We should argue that Spanish majors and minors should not be ignorant of the structure of
Spanish – or, perhaps more profitably, that the structure of Spanish is inseparable from Hispanic culture.
(The ACTFL Standards pair Standard 4.1, cited above, with Standard 4.2, which promotes student
understanding of the concept of culture.) Misapprehensions about grammar are, after all, misapprehensions
about the users of grammar. Students who have specialized in Spanish should not think that Spanish
speakers use impersonal se structures to avoid responsibility for their actions, or that their use of the
subjunctive is governed by “emotion”. Students should know, on the other hand, that that speakers who say
habían dos and tú fuistes are acting quite logically (though their logic may not license using those forms in
writing), and that social change causes linguistic change and voseante speakers are participating in a
reorganization of the forms of address that has occurred throughout the history of Spanish.
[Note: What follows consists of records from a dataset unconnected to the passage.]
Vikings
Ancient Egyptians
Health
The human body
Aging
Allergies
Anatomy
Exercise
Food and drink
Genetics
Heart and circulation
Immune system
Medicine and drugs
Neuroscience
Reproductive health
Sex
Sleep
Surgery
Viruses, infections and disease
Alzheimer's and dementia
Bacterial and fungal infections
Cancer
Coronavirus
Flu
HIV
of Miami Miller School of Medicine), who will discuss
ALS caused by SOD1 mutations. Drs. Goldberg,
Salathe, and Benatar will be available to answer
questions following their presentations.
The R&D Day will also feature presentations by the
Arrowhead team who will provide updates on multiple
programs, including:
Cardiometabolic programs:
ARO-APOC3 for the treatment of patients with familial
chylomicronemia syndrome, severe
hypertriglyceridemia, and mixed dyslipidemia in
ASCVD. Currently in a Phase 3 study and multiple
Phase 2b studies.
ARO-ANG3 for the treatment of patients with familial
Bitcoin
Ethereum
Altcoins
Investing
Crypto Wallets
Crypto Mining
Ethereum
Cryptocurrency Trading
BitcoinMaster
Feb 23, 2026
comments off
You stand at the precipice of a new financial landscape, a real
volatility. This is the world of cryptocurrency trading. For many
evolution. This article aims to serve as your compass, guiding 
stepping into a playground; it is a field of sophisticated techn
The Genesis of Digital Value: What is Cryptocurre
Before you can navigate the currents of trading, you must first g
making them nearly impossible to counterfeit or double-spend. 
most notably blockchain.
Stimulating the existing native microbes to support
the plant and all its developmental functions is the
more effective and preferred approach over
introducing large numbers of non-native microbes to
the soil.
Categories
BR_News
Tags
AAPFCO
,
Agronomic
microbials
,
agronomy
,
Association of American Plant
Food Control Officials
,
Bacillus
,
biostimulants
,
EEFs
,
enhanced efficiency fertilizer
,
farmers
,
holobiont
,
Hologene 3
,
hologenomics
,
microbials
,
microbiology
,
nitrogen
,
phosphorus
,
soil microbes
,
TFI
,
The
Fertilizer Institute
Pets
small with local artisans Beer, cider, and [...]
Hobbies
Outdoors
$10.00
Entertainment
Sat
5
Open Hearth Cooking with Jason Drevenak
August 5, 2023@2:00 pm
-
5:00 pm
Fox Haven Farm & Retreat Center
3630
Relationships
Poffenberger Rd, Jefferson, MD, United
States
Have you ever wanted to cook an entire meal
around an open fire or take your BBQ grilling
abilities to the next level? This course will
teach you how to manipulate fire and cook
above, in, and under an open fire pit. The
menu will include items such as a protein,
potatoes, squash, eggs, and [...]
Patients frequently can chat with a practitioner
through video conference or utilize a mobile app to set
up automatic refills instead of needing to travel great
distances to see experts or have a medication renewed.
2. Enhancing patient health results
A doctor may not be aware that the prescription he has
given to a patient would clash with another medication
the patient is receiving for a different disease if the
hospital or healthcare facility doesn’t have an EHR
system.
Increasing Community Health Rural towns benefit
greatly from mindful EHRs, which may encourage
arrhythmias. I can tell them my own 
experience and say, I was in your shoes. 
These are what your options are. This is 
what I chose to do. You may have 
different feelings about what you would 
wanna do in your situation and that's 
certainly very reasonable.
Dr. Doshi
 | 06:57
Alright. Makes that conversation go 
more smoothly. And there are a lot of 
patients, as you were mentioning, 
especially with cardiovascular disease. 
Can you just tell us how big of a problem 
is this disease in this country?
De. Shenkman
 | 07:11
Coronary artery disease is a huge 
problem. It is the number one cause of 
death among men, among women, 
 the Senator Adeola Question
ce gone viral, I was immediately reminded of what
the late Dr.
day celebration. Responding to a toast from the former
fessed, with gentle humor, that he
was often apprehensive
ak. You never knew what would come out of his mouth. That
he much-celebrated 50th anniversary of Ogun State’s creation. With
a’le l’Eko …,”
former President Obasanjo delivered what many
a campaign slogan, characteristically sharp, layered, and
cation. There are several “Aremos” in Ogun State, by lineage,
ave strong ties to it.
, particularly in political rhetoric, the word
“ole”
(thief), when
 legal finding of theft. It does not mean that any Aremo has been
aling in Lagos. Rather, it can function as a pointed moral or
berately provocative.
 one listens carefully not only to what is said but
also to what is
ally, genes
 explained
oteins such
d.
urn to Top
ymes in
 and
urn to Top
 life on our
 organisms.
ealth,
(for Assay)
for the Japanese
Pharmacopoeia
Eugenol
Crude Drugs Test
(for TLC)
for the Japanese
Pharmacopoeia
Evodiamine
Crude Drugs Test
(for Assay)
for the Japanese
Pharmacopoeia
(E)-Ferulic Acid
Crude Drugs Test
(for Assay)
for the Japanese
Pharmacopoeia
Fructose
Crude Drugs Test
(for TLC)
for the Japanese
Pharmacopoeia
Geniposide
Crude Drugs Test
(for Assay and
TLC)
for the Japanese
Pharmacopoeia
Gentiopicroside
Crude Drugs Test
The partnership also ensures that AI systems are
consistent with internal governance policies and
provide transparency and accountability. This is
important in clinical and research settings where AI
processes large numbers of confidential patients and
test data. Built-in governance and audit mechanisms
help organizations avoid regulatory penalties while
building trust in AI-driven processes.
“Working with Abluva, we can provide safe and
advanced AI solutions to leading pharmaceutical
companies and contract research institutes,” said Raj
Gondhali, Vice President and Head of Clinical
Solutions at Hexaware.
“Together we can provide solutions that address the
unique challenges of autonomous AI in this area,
Who will teach these things to our students? To the provocative questions that open this essay –
“Is ignorance of language bliss? And if so, are linguists only pursuing a hobby, reaching conclusions that
they had best keep to themselves?” (Bolinger 1980:383) – we must respond with a resounding No. This
was Bolinger’s answer, of course. But linguists should not be the only ones to take on the task of teaching
language; fairness to linguists in what Trisha Dvorak (1986) called “the ivory ghetto” is an important issue.
And so is fairness to students, who are being shortchanged by the assumption that grammar should be
taught in language classes and ignored in culture classes.
Confining discussions about grammar to the realm of the utilitarian has negative consequences.
When the only role of grammar – and, more broadly, of linguistic description – in the foreign language
curriculum is that of facilitating language learning, any weaknesses on the part of students can be attributed
to the grammar classes (and, by extension, to the teachers of those classes). This frees the rest of the
curriculum (and the rest of the faculty) from the task of teaching language, which flies in the face of what
we know about the long and complicated task of learning a foreign language. It also fails to expose students
to what Whorf called “beautiful systems of logical analysis”.